I think I've figured it out. But I can't talk to anyone about it.
I've written about it before so won't go in to detail about it again. I'm on my phone for one reason, but, the other is if I over think it it makes me anxious and have bad intrusive thoughts.
Anyway. I feel a lot of my problems stem from when I was 13. I stole the money and hated myself for it. I still do. But from that age on all I wanted was for people to like me. I still do. So I let people take advantage of me. I didn't want to sleep with the people I did. But because of the way I felt I let people take advantage. This was at the age of 13/14. There were 2 people then, none of which I wanted. So now I'm left with feelings of being a slag.
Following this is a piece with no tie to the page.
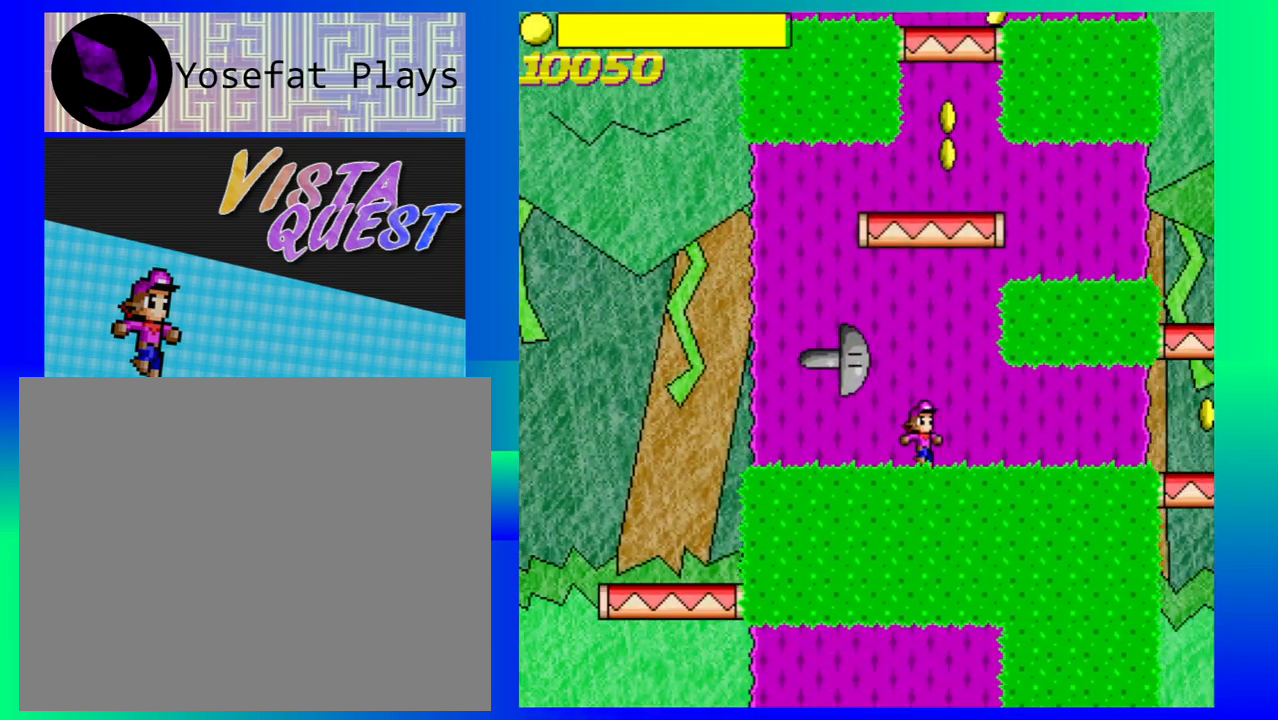
{"buttons": [], "left_stick": "right", "events": []}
I was too young.
Then when I was 15, just after my nan died there was the 30year old. I really didn't want to but never said anything. I just remember feeling so used and so dirty after. He worked in the hotel I was staying in. I was sacred to say no. I cried for ages after and felt sick. It's weird but I can even remember what underwear I was wearing. Then I found out he was married and had a kid on the way so it left me feeling worse. I soon forgot about it and put it to the back of my mind. I just put it down to me being easy.
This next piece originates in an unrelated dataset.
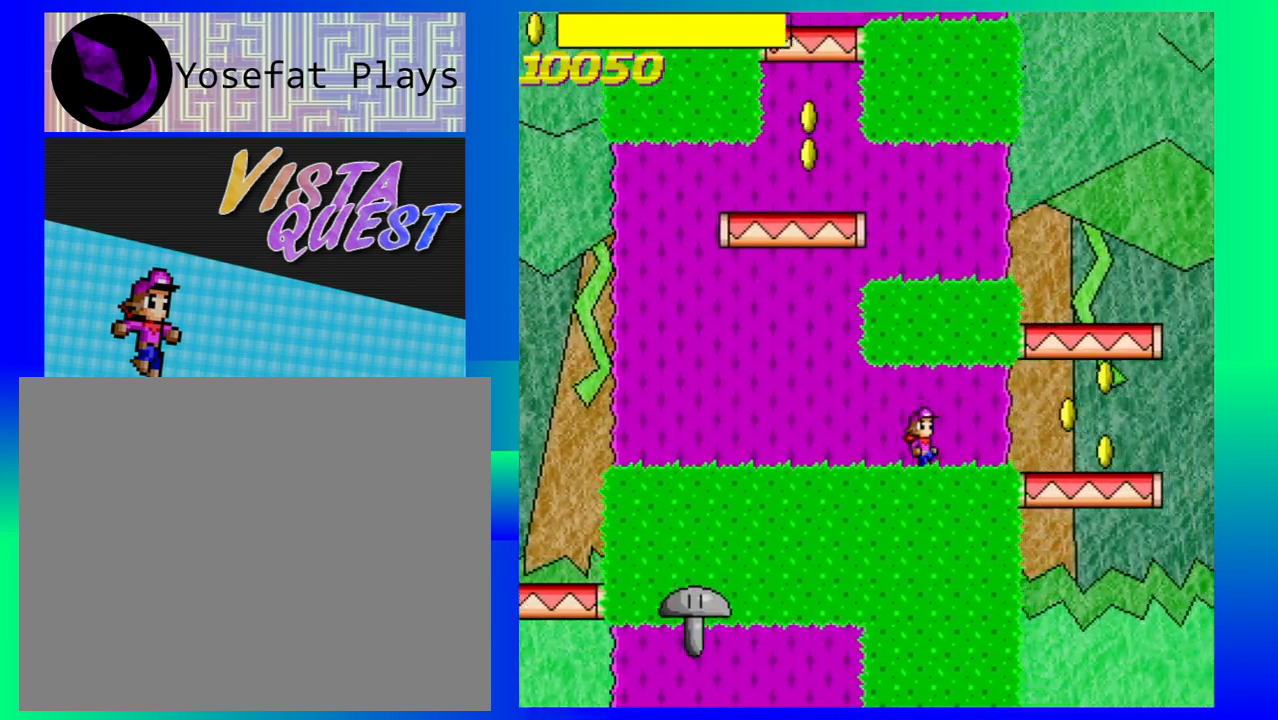
{"buttons": [], "left_stick": "right", "events": []}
So I look at it now and I think maybe he did take advantage of me. I feel dirty and don't like myself for it. I blame myself as maybe I could have been stronger and said no! It has only recently been an issue. It was something that came out in counselling with Sam. It was only yesterday that in the psychology session with Gary that I started to link everything back to me stealing the money when I was 13.
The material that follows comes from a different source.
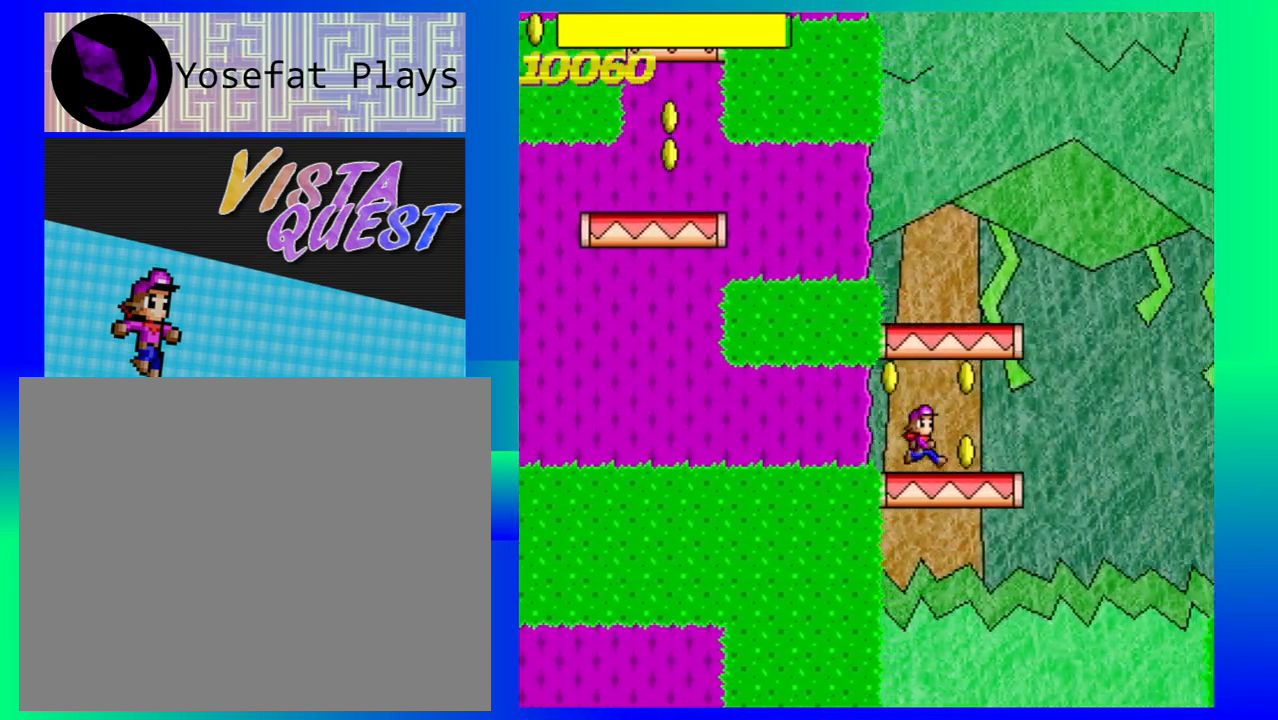
{"buttons": ["B"], "left_stick": "left", "events": [[67, "B", "down"], [250, "left_stick", "left"]]}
I had thoughts that this may have some impact but I didn't link it to all the other things that went on. I realised that I really don't like myself very much and I want others to like me and not think badly of me. So I let people take advantage, I go out of my way to do things for others so that they have a high opinion of me and because I really don't like myself that much it's why I self harm, it's why I have suicidal feelings, it's why I don't look after myself properly and have issues with my weight.
I also think it's why I held on to a volatile and sometimes violent relationship for so long. I put up with so much shit in that relationship and was scared to let go. I looked at it with rose tinted glasses and only saw the good times and times when we were happy together. But realistically we Weren't happy together even half the time we were together.
But, I still don't want people knowing that I did this horrible thing when I was 13. I can't talk to the psychologist about it. He knew he'd hit on something yesterday when he was talking about links to the past. He said it was obvious I was anxious and dissacociating. He did this grounding activity where I had to describe in detail the room such as noises and textures. Without saying details I was trying to ask him questions about it. I don't feel as though I can actually talk to anyone in detail about it. I can only be vague.
He has said he wants to see me twice a week now and I agreed. He knows something has happened in the past but he doesn't know what. It was all a bit of an epiphany to me yesterday anyway so it's all quite new. The more I think of it though the more it makes sense.
So it explains a hell of a lot. But not the cyclothymic disorder. I wonder if all this didn't happen when I was a kid if I'd still have that.
I wonder if now I'm more aware I can deal with it myself. I hope I can.